When they reached the bottom of the steps her gaze wandered up to him, their eyes met, almost. He was now more intently looking at the apple, having missed his morning meal as the tea stall was closed that day. Somehow she read his mind. She spoke something to her grandfather and he nooded and let her hand go. She ran upto the railway fence where he stood and held out her hand with the apple through the gaps in the iron strips of the fence. He took the apple hesitantly, never before had anyone given him anything without begging. She smiled a shy smile and ran to her grandfather. Next moment she had gotten in her car and driven away.

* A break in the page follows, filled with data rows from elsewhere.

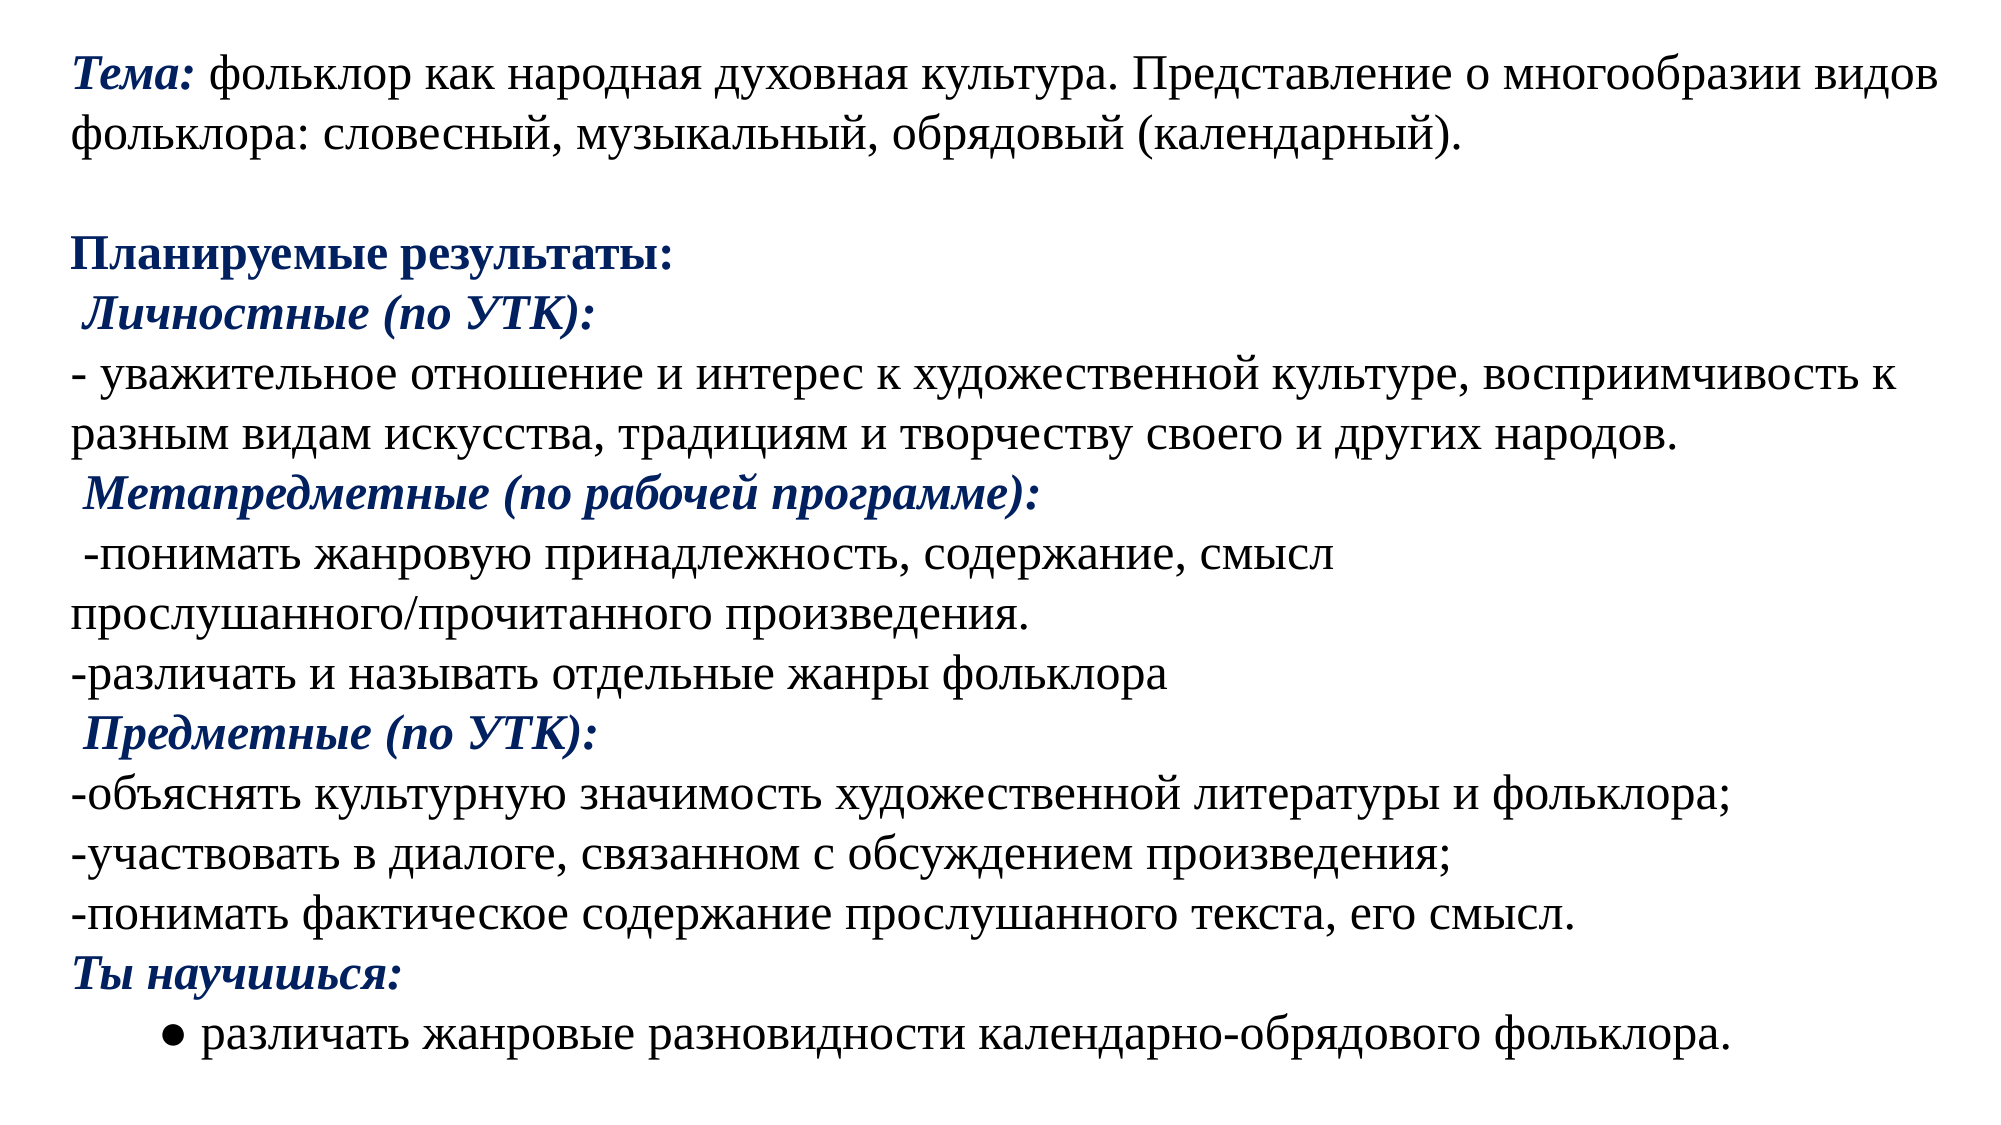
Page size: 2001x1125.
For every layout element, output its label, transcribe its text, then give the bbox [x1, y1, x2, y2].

text_box Тема: фольклор как народная духовная культура. Представление о многообразии видов фольклора: словесный, музыкальный, обрядовый (календарный). Планируемые результаты: Личностные (по УТК): - уважительное отношение и интерес к художественной культуре, восприимчивость к разным видам искусства, традициям и творчеству своего и других народов. Метапредметные (по рабочей программе): -понимать жанровую принадлежность, содержание, смысл прослушанного/прочитанного произведения. -различать и называть отдельные жанры фольклора Предметные (по УТК): -объяснять культурную значимость художественной литературы и фольклора; -участвовать в диалоге, связанном с обсуждением произведения; -понимать фактическое содержание прослушанного текста, его смысл. Ты научишься: ● различать жанровые разновидности календарно-обрядового фольклора. [55, 32, 1980, 1125]
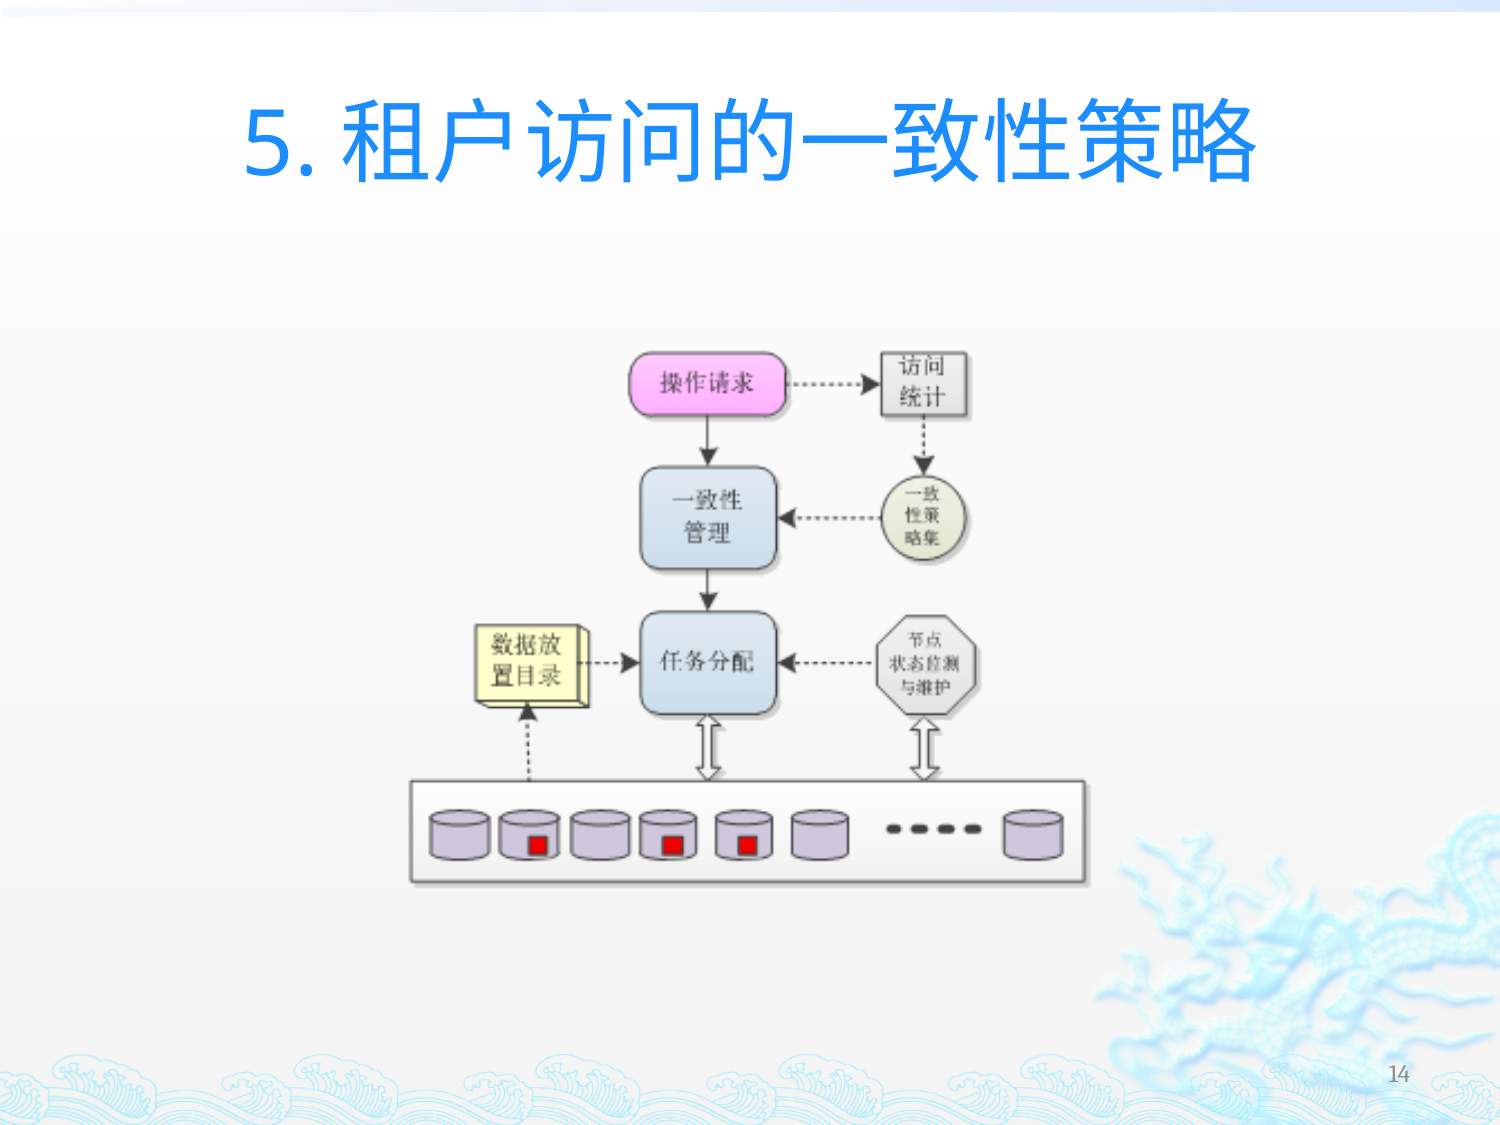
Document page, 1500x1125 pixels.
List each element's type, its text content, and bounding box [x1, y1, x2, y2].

slide_number 14 [1074, 1042, 1425, 1103]
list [406, 349, 1098, 895]
title 5.租户访问的一致性策略 [75, 45, 1425, 233]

From that day he waited there everyday for a week and was about to give up hope of seeing her again when on the next Saturday he saw her car park near the temple. As she got down from the car her gaze automatically travelled to the fence and she smiled. He thought she remembered him and maybe waited to see him again. As a poor kid he never really had any friend. All that happened in his neighbourhood were partnerships for joint struggle to survive. That’s why he took her to be his friend, if anyone could call that friendship. But as he had expected she came up to him and gave him the fruit, today it was banana, after she came back from the temple before driving away in her car. From that day he went there every Saturday at the same time.  Every Saturday she visited the temple with her grandfather and every Saturday she gave him her fruit, apple, bananas, guava, oranges, whatever it was. She never spoke to him, just gave him the fruit and ran back to her car.

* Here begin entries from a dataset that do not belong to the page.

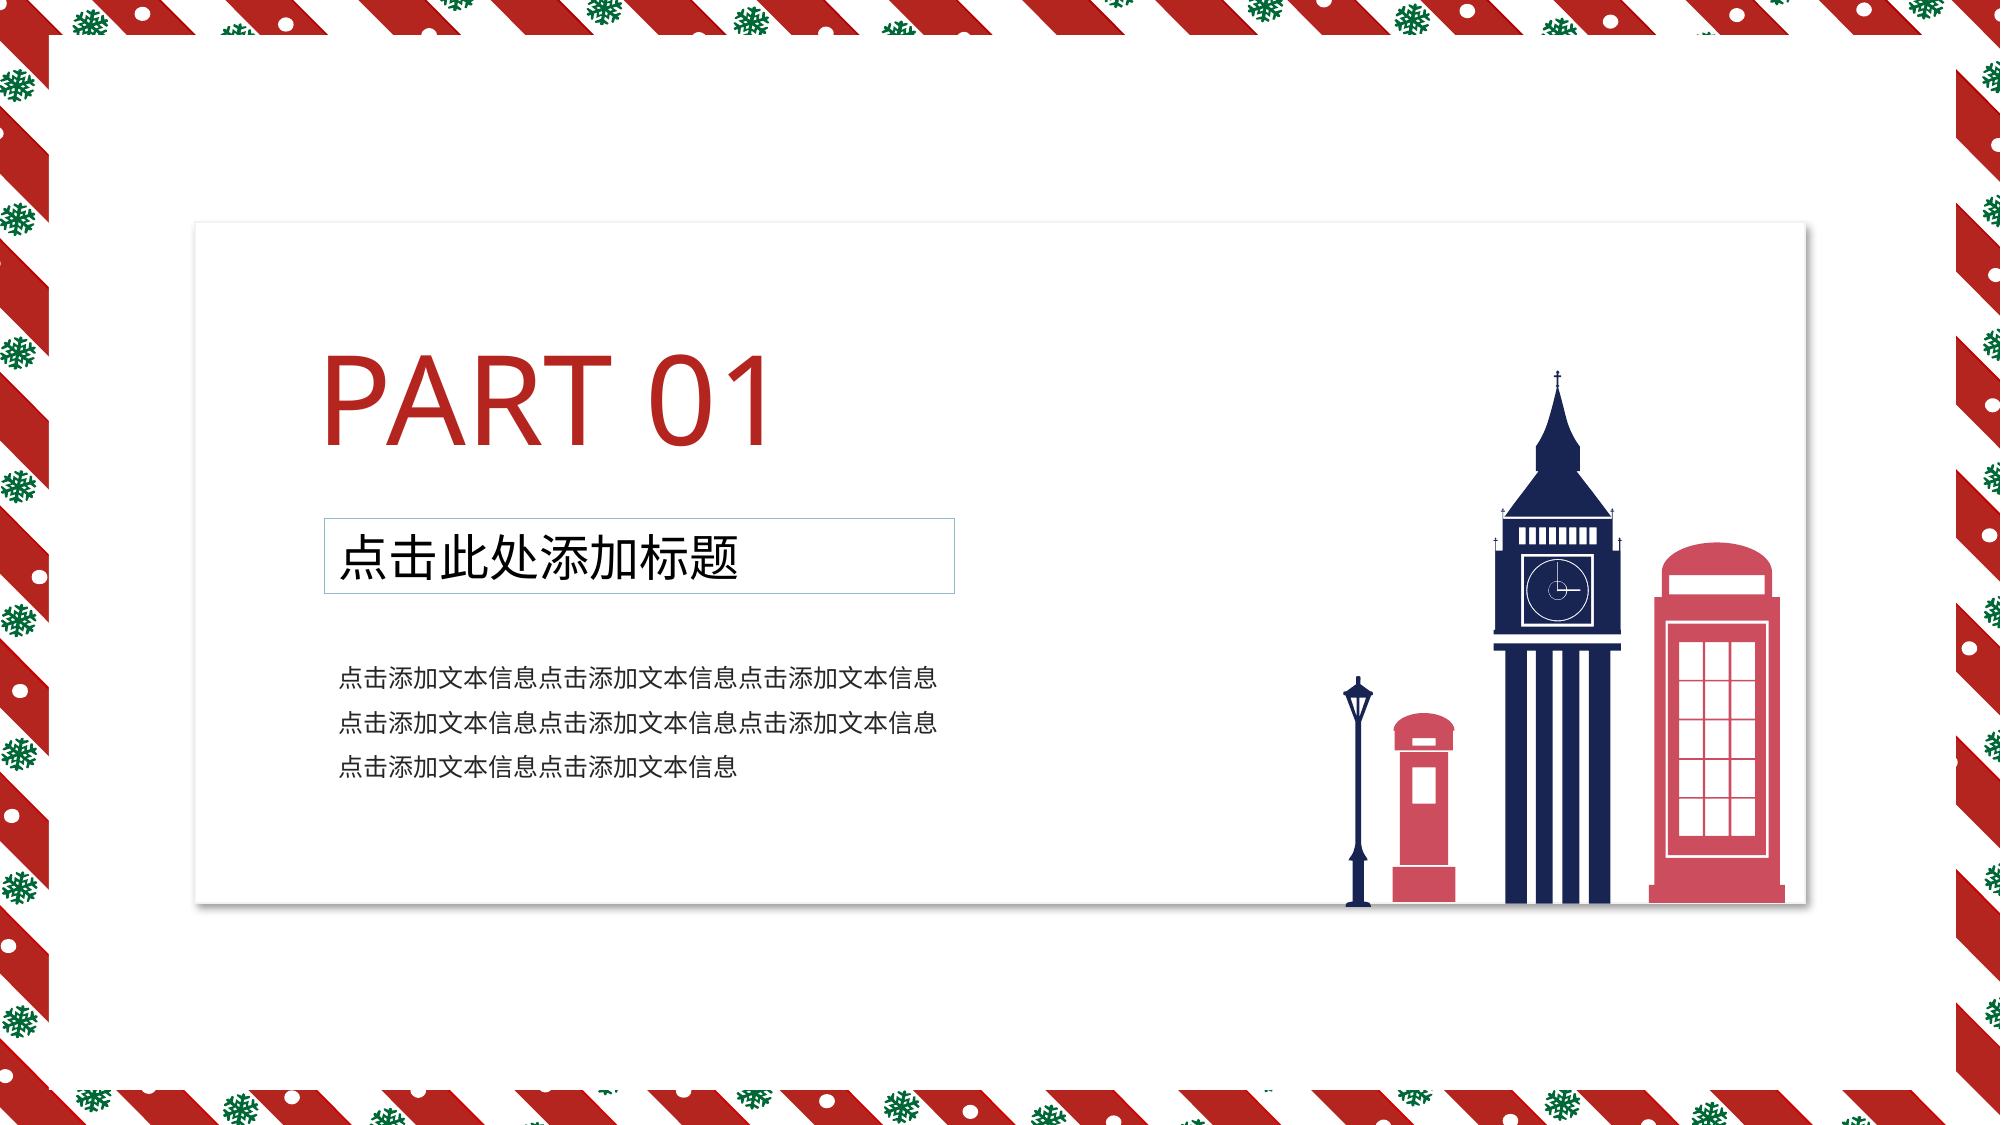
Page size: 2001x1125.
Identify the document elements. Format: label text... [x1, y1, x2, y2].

text_box 点击此处添加标题 [324, 518, 955, 594]
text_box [1343, 370, 1786, 907]
text_box PART 01 [301, 313, 821, 479]
text_box [194, 221, 1806, 904]
text_box 点击添加文本信息点击添加文本信息点击添加文本信息点击添加文本信息点击添加文本信息点击添加文本信息点击添加文本信息点击添加文本信息 [324, 639, 965, 790]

Hours went by as he waited for the entire day but she did not turn up. It was late in the night when his sixteen year old elder brother dragged him home, if the small bamboo hut could be called home. He could not sleep that night, nor could he stop his tears the whole night. He weeped silently. His only friend had abandoned him. Happiness could not be long lived in the life he lived. He cursed his wretched existence. He so wished to be someone else. he wished he was that girl,  going around in a car, having nice clothes to wear, good food to eat. Or maybe he could have been one of her friends, real friends. One from her section of the society, who knew her name, whom she talked to, not just gave fruits out of sympathy.

On the next Saturday he walked back to the fence near the temple. He did not half expect his friend to be back. But maybe she was sick. Maybe she would come today. Maybe she even would ask her how he was since she had not been able to give him fruit last Saturday. Maybe her grandfather would walk upto him, stroke his head and say a few kind words to him. Maybe she would never come.

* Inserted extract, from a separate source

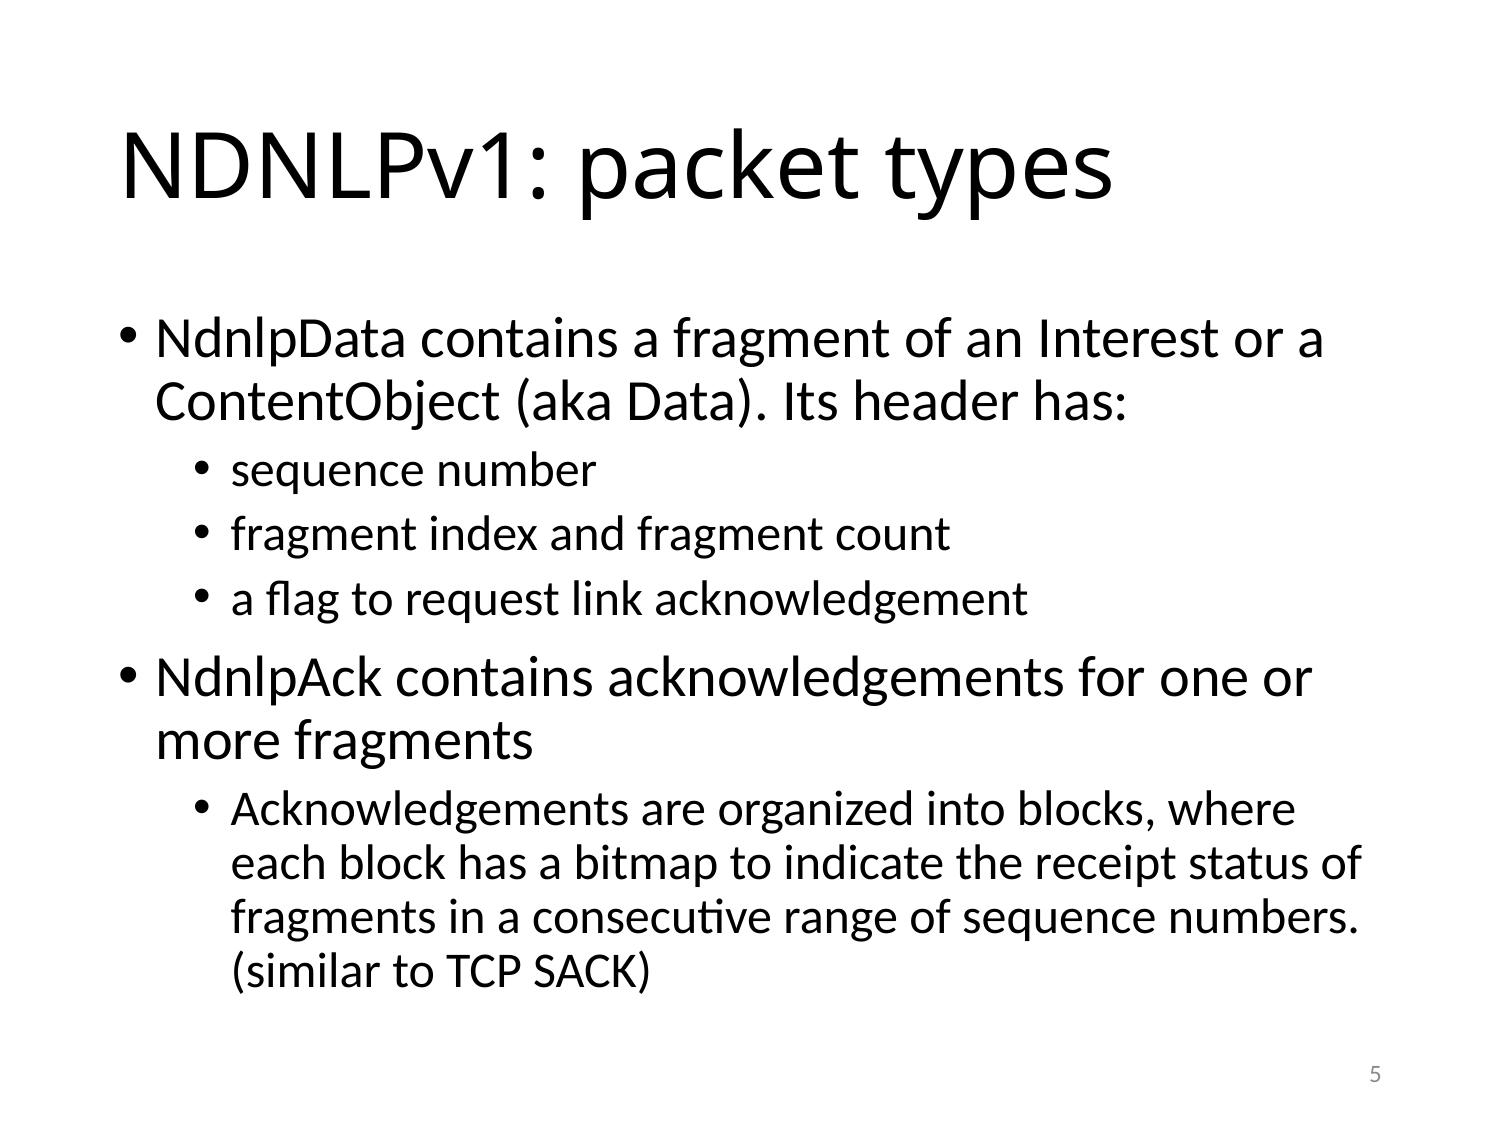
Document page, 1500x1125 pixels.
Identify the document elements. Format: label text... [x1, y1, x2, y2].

slide_number 5 [1059, 1042, 1397, 1103]
list NdnlpData contains a fragment of an Interest or a ContentObject (aka Data). Its header has: sequence number fragment index and fragment count a flag to request link acknowledgement NdnlpAck contains acknowledgements for one or more fragments Acknowledgements are organized into blocks, where each block has a bitmap to indicate the receipt status of fragments in a consecutive range of sequence numbers. (similar to TCP SACK) [103, 299, 1397, 1014]
title NDNLPv1: packet types [103, 59, 1397, 278]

Suddenly his heart leapt as he saw her car approaching. The car parked at the usual spot but for long time no one got down. He began to wonder what it might be when the car door opened and the grandfather stepped out. His friend was not there. He fealt his tears on his cheeks but suddenly realized with disbelief that the grandfather, instead of going into the temple was walking towards him. The old man came near him and knelt down.

“Do you remember the girl who used to come with me and give you fruits?” the old man asked.

Chand just nodded his head, he was not used to being spoken to by wealthy people . He could not understand what was happening. He just wanted to run away from there. May be the old man will now tell him not to come there anymore so that he could bring his granddaughter here again without a filthy slum dweller like him being around.

“Well,” The old man continued, and now Chand noticed tears in the old man’s eyes, “she was going in a car with her parents and met with an accident.  She died in the hospital after struggling for two days. “

The whole world seemed to crumple before Chand’s eyes, he thought he was about to pass out.

“She wanted you to have this.” The grandfather was holding out a small stuffed rabbit about his palm’s size, “it was her favorite toy”

Chand took the rabbit in trembling hands, his vision blurred by tears. The grandfather put his hands through the spaces in the iron fence, pulled Chand closer and hugged him tightly pressing his face against the fence. Chand closed his eyes tightly. The deafening roar of the train passing behind could not silence the banshee wailing within him.